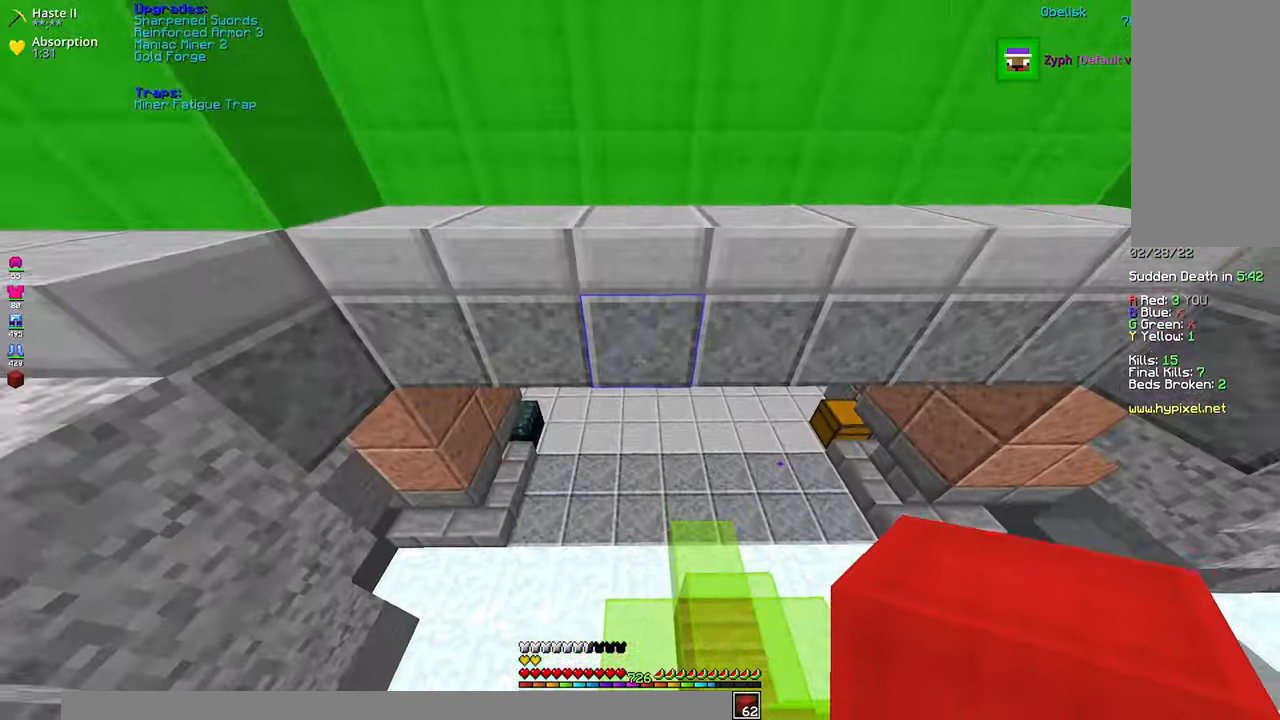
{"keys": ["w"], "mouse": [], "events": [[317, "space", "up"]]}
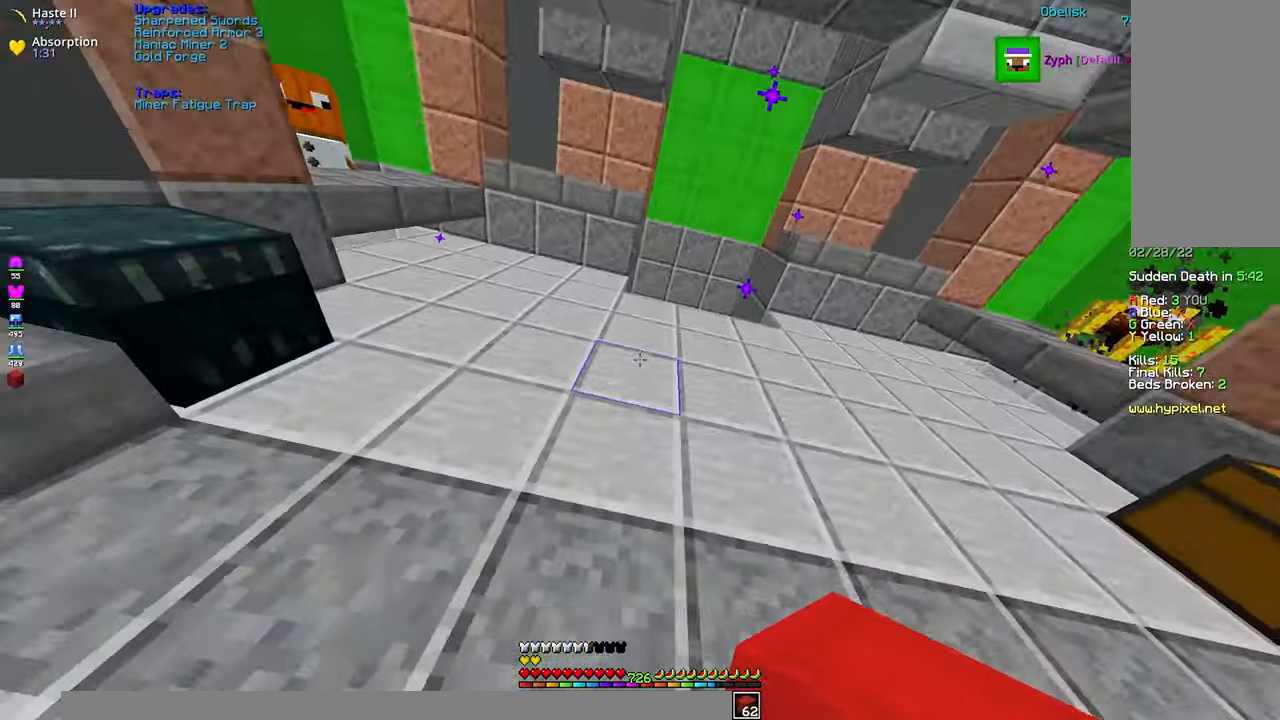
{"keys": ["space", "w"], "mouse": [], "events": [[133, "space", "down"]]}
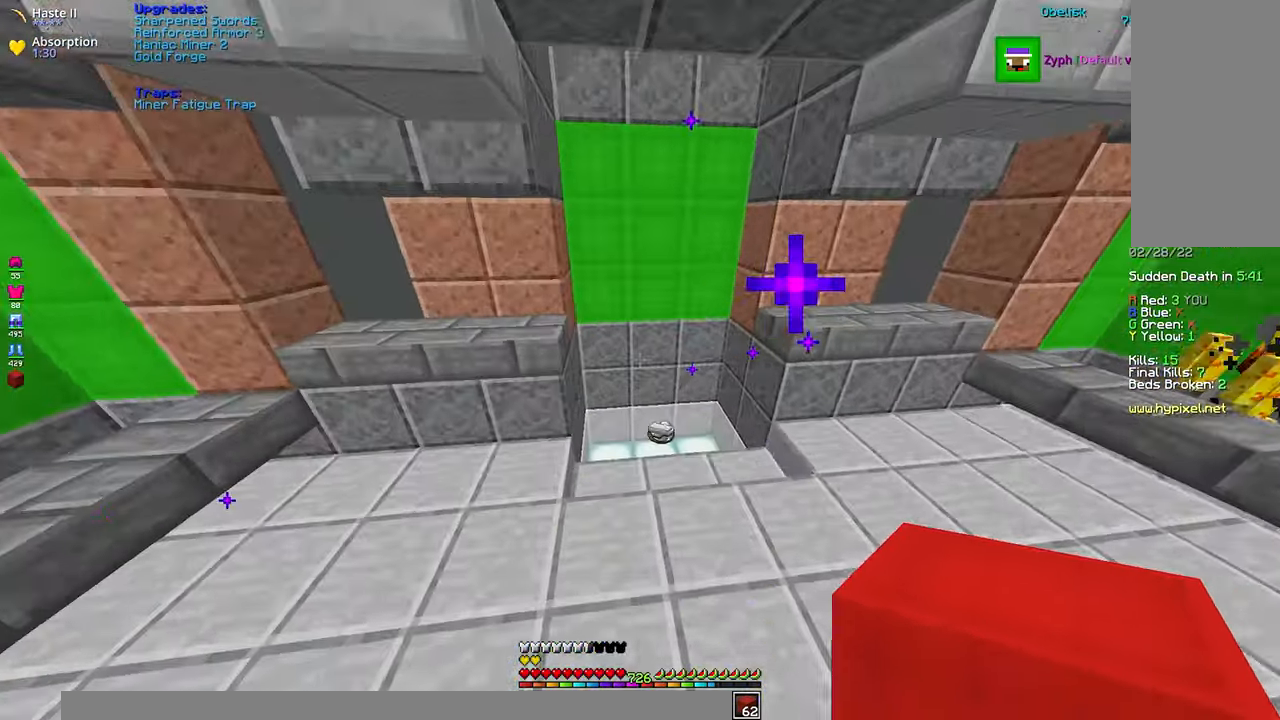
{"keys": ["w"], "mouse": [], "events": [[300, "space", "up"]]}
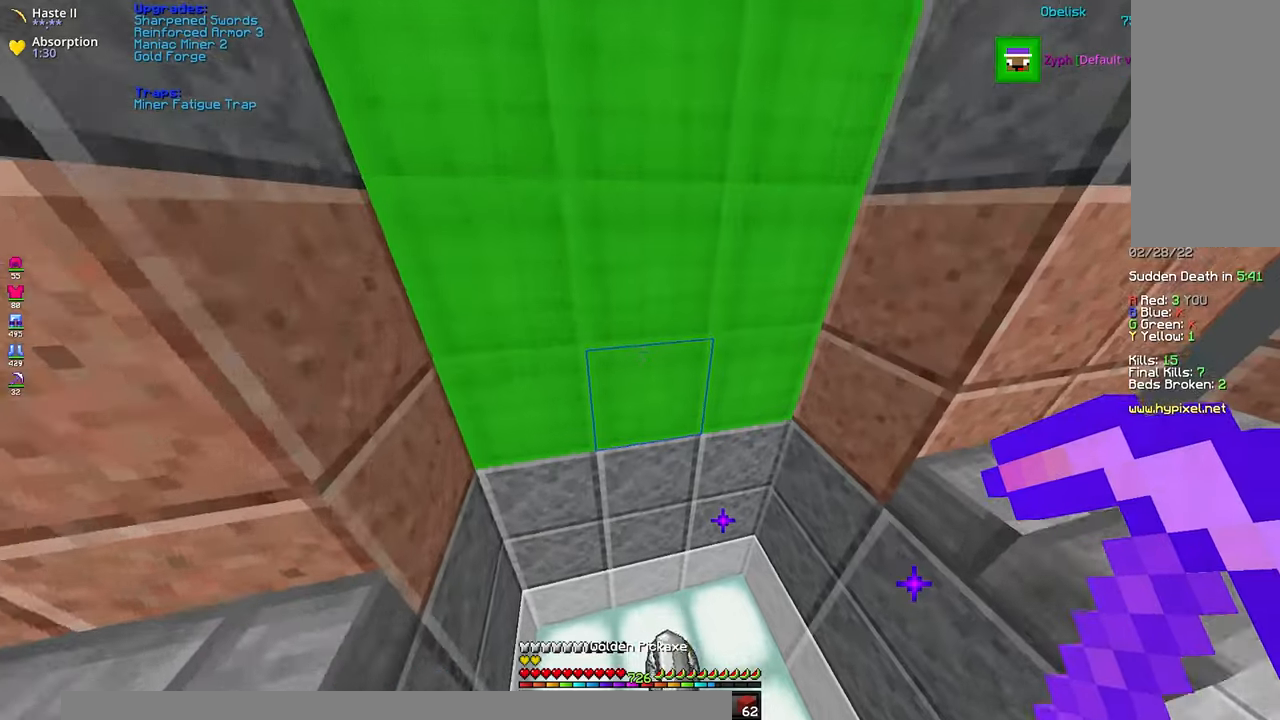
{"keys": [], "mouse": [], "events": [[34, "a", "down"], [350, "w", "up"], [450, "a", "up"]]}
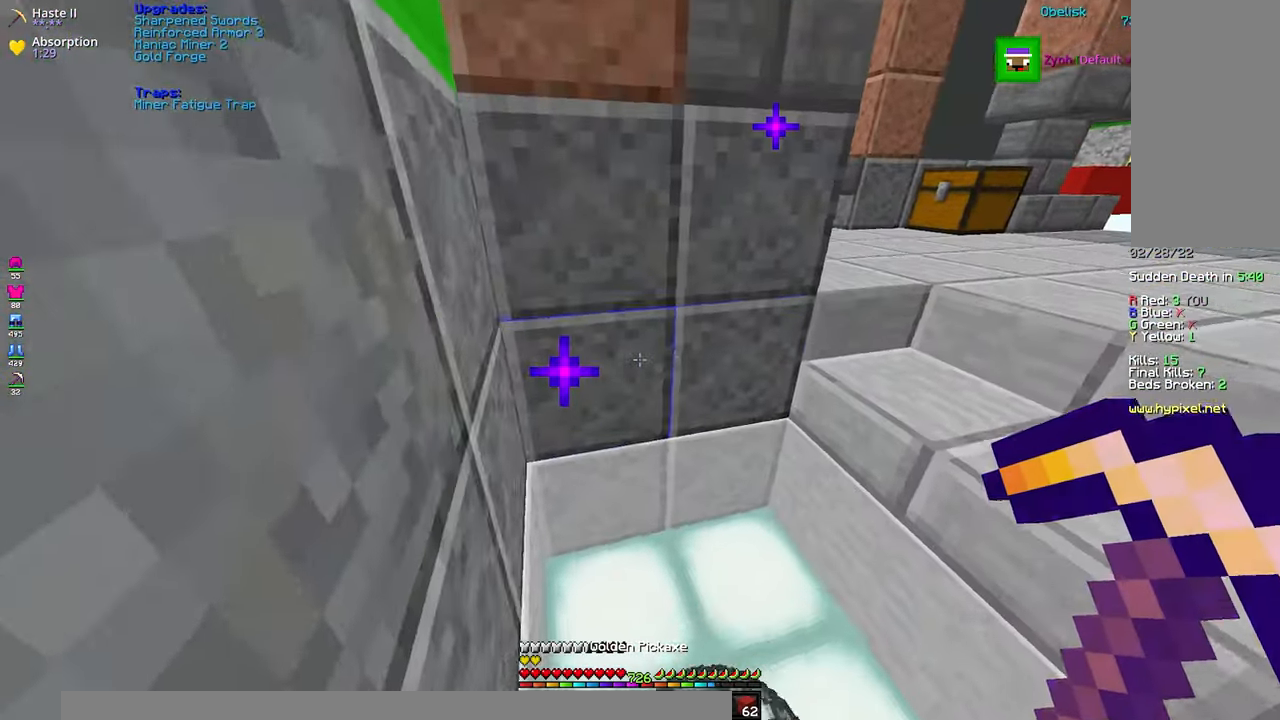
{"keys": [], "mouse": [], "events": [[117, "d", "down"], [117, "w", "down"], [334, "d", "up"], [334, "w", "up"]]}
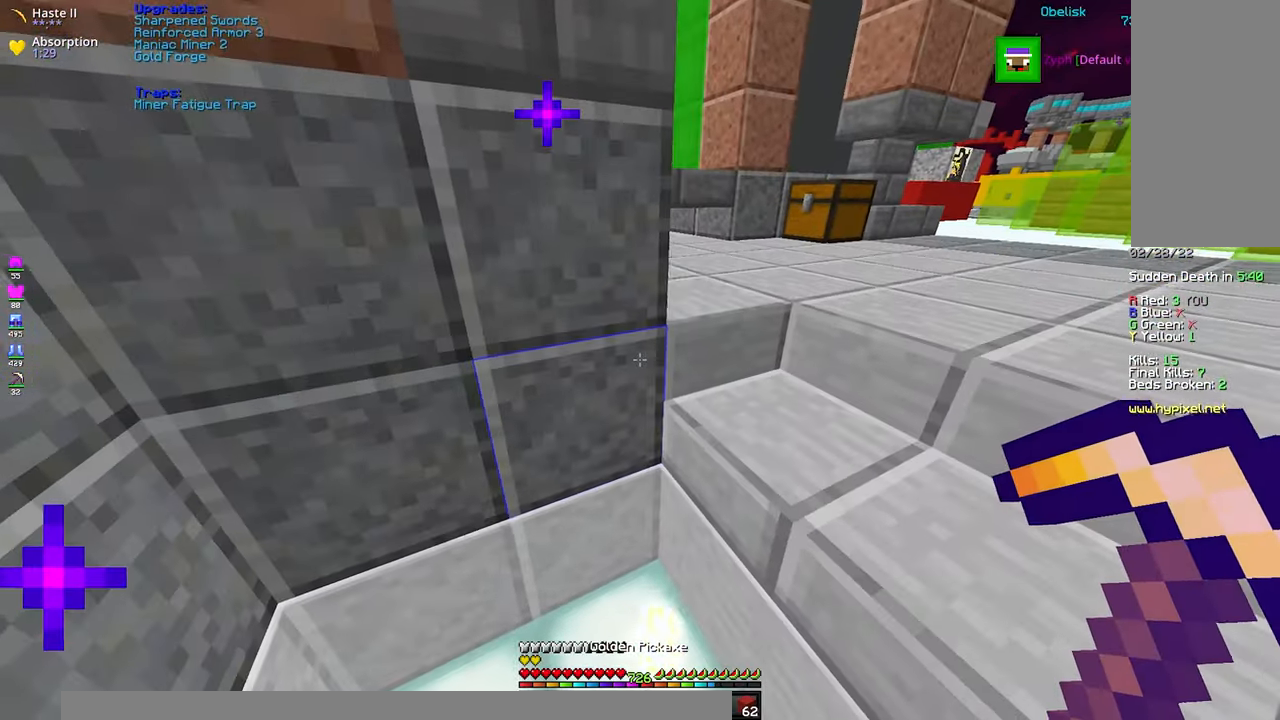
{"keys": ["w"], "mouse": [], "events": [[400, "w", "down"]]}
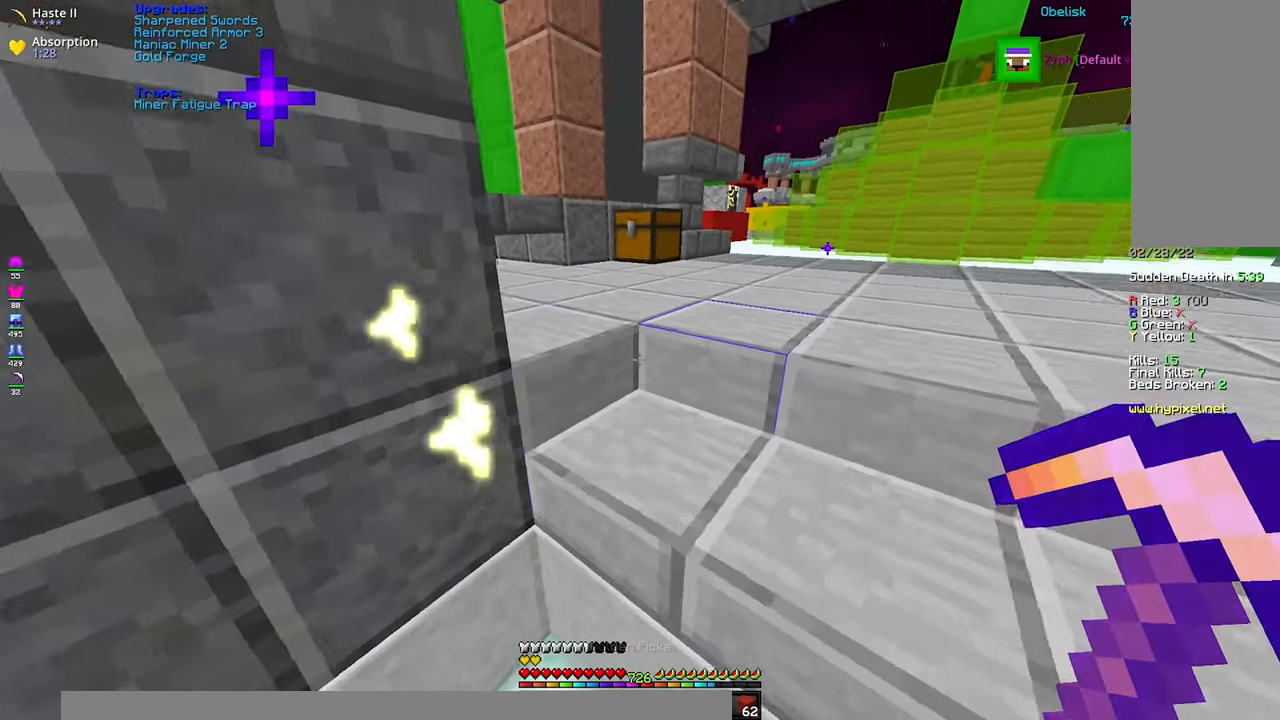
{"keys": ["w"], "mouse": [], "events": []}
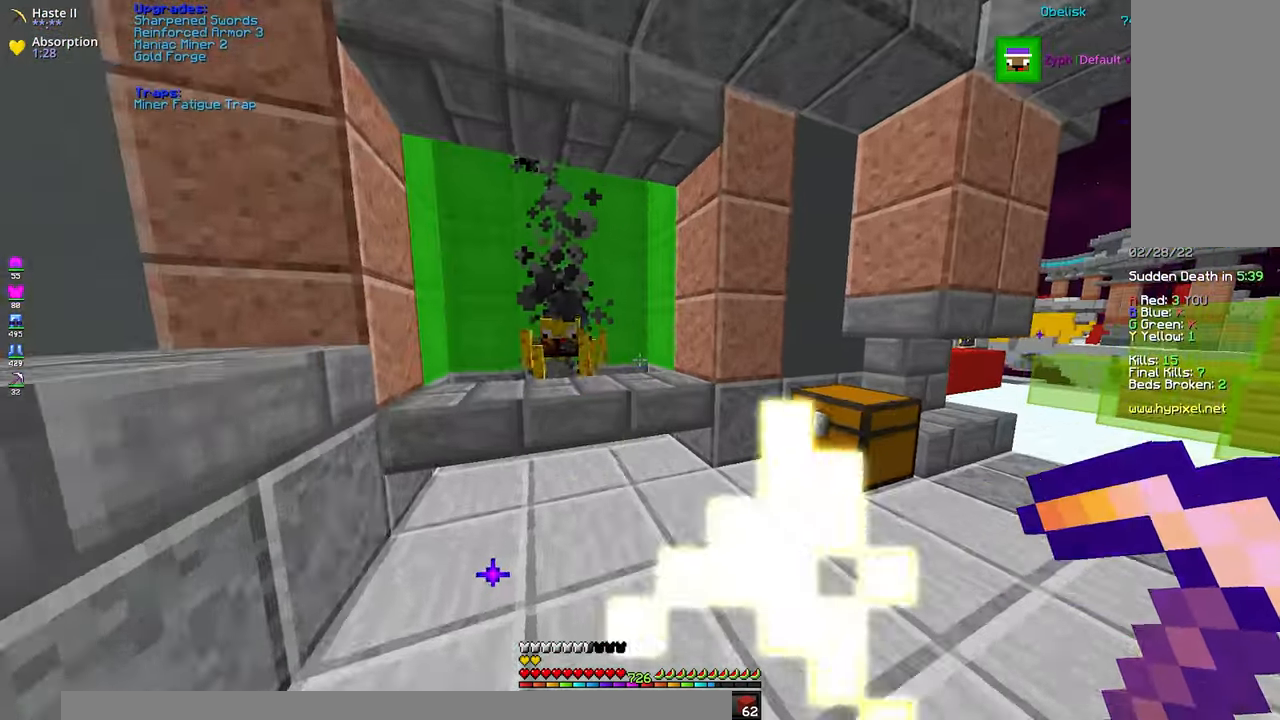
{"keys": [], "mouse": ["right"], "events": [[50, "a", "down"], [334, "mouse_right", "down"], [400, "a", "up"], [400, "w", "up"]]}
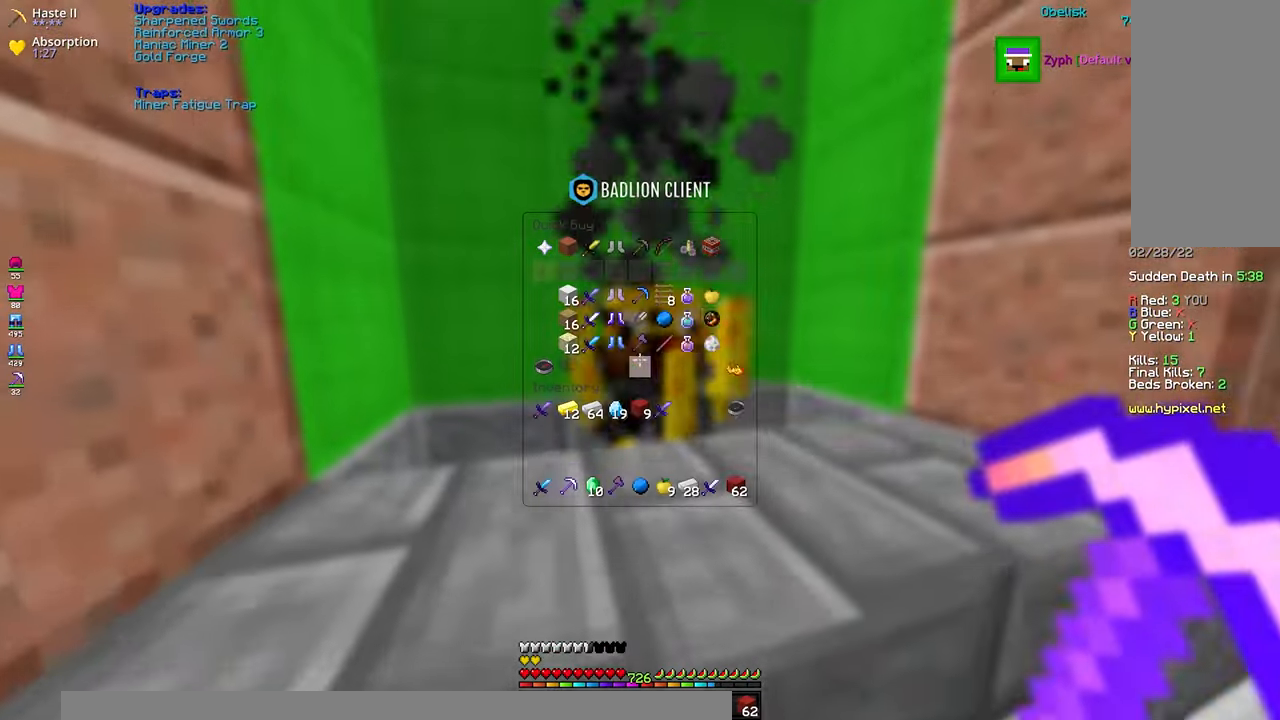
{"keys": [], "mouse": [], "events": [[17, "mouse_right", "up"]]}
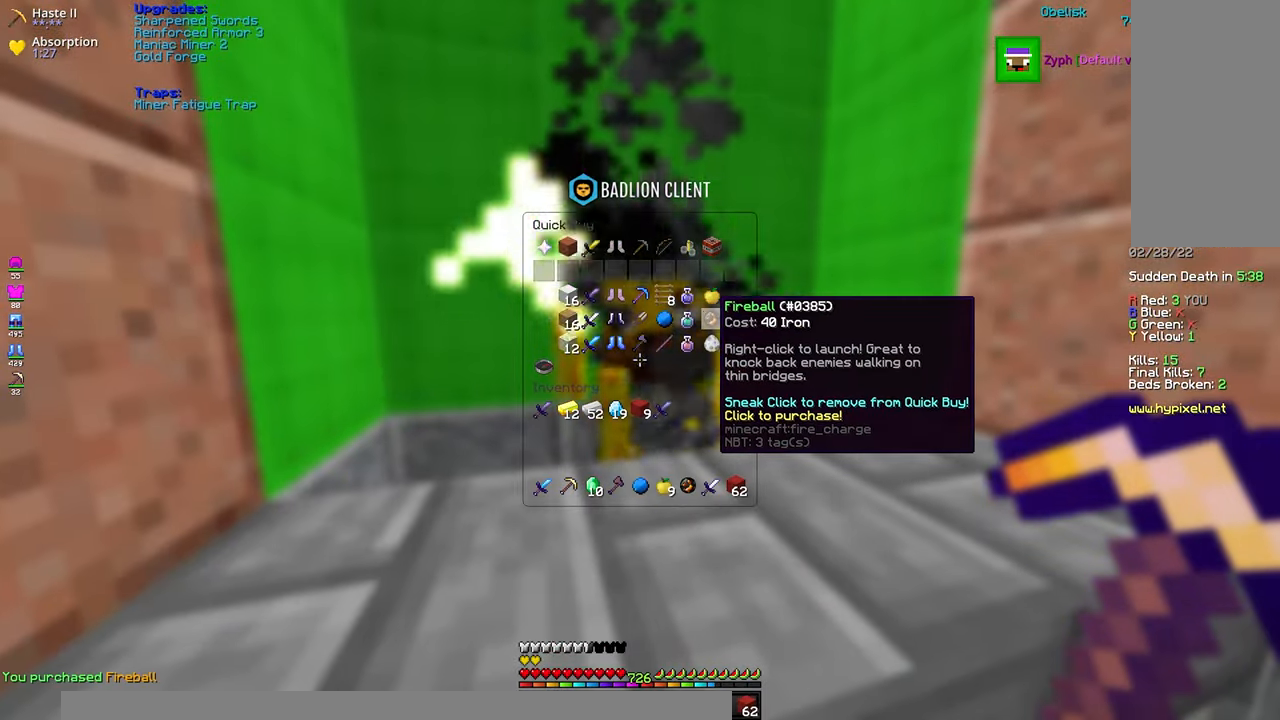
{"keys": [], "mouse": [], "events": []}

========

| Task objective |
Print the data exactly as written, dropping any images it holds.

| Response area |
{"keys": ["w"], "mouse": [], "events": [[317, "space", "up"]]}
{"keys": ["space", "w"], "mouse": [], "events": [[133, "space", "down"]]}
{"keys": ["w"], "mouse": [], "events": [[300, "space", "up"]]}
{"keys": [], "mouse": [], "events": [[34, "a", "down"], [350, "w", "up"], [450, "a", "up"]]}
{"keys": [], "mouse": [], "events": [[117, "d", "down"], [117, "w", "down"], [334, "d", "up"], [334, "w", "up"]]}
{"keys": ["w"], "mouse": [], "events": [[400, "w", "down"]]}
{"keys": ["w"], "mouse": [], "events": []}
{"keys": [], "mouse": ["right"], "events": [[50, "a", "down"], [334, "mouse_right", "down"], [400, "a", "up"], [400, "w", "up"]]}
{"keys": [], "mouse": [], "events": [[17, "mouse_right", "up"]]}
{"keys": [], "mouse": [], "events": []}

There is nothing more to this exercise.